GIVEN EXERCISE → Return every line of the material that contains the string "chosen", treating uppercase and lowercase letters as different.
* BEGIN DATASET ROWS *
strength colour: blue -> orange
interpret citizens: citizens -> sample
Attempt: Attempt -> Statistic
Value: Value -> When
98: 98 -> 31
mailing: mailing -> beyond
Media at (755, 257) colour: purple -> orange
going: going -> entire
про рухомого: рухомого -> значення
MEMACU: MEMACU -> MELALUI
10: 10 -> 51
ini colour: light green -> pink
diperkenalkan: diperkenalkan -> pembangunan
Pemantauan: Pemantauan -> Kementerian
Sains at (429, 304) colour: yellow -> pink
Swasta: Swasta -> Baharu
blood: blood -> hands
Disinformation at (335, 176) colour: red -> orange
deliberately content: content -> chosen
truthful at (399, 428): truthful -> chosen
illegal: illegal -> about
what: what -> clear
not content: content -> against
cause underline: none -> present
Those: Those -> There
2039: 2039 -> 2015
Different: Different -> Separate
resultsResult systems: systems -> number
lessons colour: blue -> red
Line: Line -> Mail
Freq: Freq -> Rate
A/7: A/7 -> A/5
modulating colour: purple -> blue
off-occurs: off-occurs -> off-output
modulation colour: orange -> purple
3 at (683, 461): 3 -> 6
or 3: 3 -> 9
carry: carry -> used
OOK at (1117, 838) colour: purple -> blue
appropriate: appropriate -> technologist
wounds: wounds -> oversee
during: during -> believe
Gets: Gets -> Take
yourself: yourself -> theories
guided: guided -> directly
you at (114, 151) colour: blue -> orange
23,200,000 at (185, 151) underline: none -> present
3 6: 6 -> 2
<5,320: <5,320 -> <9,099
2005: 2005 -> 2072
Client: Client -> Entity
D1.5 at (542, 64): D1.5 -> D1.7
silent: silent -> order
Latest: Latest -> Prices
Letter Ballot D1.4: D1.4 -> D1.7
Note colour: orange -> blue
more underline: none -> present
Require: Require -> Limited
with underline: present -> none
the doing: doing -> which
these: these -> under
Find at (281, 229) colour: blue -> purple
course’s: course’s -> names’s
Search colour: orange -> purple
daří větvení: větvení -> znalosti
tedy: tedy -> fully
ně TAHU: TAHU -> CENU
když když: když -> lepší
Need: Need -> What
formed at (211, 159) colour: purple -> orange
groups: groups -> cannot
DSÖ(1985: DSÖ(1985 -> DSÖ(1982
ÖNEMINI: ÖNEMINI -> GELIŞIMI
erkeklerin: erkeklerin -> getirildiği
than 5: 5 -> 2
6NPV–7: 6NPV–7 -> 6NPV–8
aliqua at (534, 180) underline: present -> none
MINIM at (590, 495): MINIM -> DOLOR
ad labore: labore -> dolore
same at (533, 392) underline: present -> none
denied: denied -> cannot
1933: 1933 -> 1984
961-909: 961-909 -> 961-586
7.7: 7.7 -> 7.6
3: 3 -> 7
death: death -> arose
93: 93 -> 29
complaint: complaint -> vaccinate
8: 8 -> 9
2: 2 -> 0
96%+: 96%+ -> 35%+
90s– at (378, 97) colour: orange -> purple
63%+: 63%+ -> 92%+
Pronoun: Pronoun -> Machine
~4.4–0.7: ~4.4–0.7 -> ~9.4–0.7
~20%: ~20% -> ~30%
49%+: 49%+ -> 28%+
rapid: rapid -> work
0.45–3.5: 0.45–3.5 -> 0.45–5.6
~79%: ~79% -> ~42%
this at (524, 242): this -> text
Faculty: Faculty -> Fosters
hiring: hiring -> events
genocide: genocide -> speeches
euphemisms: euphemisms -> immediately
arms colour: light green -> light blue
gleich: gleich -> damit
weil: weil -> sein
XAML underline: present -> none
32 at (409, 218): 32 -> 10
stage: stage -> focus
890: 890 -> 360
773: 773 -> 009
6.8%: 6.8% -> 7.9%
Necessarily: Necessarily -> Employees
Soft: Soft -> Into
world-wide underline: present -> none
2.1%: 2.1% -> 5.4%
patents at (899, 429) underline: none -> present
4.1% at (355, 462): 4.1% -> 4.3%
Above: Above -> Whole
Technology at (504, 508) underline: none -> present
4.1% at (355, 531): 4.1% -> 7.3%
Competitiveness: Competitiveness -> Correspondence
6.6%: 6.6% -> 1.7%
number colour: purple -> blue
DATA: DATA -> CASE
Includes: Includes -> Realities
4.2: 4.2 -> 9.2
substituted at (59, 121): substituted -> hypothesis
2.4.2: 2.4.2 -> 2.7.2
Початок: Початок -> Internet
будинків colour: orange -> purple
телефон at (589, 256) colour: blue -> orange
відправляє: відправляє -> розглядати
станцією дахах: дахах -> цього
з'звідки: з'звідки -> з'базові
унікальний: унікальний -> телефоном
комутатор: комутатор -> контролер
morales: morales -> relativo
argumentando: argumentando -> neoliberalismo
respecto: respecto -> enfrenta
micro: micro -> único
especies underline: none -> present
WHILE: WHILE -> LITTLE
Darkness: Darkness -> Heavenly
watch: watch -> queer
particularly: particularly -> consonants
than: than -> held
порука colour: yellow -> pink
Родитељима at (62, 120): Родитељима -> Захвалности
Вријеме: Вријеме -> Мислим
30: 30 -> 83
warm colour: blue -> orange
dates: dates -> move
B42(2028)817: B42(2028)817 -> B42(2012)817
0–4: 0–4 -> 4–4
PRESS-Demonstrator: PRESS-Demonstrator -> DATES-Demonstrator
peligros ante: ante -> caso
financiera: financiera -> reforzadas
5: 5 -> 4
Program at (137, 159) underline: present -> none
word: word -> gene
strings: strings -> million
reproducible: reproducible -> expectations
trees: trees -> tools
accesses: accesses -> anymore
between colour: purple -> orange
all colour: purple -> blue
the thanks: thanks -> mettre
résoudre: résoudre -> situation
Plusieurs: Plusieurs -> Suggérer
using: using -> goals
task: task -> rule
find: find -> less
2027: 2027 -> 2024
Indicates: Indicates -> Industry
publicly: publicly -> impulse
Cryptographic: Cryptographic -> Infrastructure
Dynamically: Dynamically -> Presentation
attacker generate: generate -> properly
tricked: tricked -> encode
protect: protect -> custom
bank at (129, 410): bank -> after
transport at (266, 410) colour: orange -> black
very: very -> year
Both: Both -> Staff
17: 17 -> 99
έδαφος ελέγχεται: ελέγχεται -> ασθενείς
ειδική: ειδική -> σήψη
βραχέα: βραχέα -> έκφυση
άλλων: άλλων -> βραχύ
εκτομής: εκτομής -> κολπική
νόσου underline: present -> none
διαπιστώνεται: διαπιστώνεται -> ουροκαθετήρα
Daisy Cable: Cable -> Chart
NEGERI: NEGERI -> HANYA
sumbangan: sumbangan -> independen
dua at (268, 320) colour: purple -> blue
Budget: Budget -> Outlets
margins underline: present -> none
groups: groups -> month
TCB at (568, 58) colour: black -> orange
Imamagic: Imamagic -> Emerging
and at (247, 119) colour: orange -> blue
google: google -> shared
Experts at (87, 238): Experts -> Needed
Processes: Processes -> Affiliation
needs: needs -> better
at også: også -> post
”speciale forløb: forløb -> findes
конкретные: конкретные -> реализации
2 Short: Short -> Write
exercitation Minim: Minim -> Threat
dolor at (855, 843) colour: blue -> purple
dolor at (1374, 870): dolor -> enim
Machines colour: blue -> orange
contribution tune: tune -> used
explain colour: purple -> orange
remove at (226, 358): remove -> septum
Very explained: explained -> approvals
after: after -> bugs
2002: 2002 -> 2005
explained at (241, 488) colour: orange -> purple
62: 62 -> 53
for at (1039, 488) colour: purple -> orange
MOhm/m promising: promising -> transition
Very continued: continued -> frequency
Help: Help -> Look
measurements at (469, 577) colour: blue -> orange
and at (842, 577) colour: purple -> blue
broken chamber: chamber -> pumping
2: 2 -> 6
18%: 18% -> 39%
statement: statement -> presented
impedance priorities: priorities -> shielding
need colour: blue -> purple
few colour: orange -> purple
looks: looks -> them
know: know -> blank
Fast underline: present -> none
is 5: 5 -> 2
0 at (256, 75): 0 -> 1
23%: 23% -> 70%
* END DATASET ROWS *
RESULT BELOW →
deliberately content: content -> chosen
truthful at (399, 428): truthful -> chosen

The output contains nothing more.